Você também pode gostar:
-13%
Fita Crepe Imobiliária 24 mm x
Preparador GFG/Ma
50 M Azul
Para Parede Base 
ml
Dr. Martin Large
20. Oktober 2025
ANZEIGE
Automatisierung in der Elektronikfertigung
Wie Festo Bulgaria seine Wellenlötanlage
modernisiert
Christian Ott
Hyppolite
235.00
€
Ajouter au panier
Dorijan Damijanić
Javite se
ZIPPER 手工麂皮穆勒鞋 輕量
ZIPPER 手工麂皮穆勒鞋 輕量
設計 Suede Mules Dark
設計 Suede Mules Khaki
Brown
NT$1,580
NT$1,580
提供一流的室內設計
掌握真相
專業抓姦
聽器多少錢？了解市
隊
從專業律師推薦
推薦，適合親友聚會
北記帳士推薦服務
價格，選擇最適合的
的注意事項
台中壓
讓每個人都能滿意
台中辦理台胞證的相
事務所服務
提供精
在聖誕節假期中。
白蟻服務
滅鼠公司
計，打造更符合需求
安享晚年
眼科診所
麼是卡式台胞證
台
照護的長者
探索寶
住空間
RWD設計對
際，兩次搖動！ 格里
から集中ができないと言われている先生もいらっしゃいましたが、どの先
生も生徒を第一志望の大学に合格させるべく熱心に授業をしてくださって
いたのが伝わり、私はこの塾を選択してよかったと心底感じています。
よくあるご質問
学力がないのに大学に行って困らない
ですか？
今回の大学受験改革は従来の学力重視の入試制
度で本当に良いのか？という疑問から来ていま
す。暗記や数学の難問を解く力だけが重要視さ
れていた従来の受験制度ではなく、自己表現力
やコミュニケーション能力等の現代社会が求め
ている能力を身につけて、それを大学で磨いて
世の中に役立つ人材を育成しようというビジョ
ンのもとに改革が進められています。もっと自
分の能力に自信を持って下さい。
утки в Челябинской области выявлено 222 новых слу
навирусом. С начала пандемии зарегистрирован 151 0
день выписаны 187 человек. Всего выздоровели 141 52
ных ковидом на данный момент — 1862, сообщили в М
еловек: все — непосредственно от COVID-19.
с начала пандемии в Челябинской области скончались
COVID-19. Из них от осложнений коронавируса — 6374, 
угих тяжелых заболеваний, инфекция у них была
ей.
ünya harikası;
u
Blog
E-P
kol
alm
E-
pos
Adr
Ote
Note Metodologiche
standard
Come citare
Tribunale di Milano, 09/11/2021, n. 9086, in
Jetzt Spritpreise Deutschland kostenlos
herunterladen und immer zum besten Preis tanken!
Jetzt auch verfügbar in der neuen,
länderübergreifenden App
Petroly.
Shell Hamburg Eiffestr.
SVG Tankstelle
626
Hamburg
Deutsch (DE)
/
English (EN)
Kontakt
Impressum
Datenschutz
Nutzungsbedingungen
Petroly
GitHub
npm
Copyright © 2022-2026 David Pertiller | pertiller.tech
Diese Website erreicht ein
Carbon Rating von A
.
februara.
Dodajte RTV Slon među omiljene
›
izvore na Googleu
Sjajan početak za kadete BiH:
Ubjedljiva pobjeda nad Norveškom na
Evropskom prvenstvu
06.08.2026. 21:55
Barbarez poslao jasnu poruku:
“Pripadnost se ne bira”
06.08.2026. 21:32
————————
Activity:
Return, word for word, the line containing "Ubjedljiva pobjeda nad Norveškom na" and all lines after it through the last line of the records, and nothing else.

Task response:
Ubjedljiva pobjeda nad Norveškom na
Evropskom prvenstvu
06.08.2026. 21:55
Barbarez poslao jasnu poruku:
“Pripadnost se ne bira”
06.08.2026. 21:32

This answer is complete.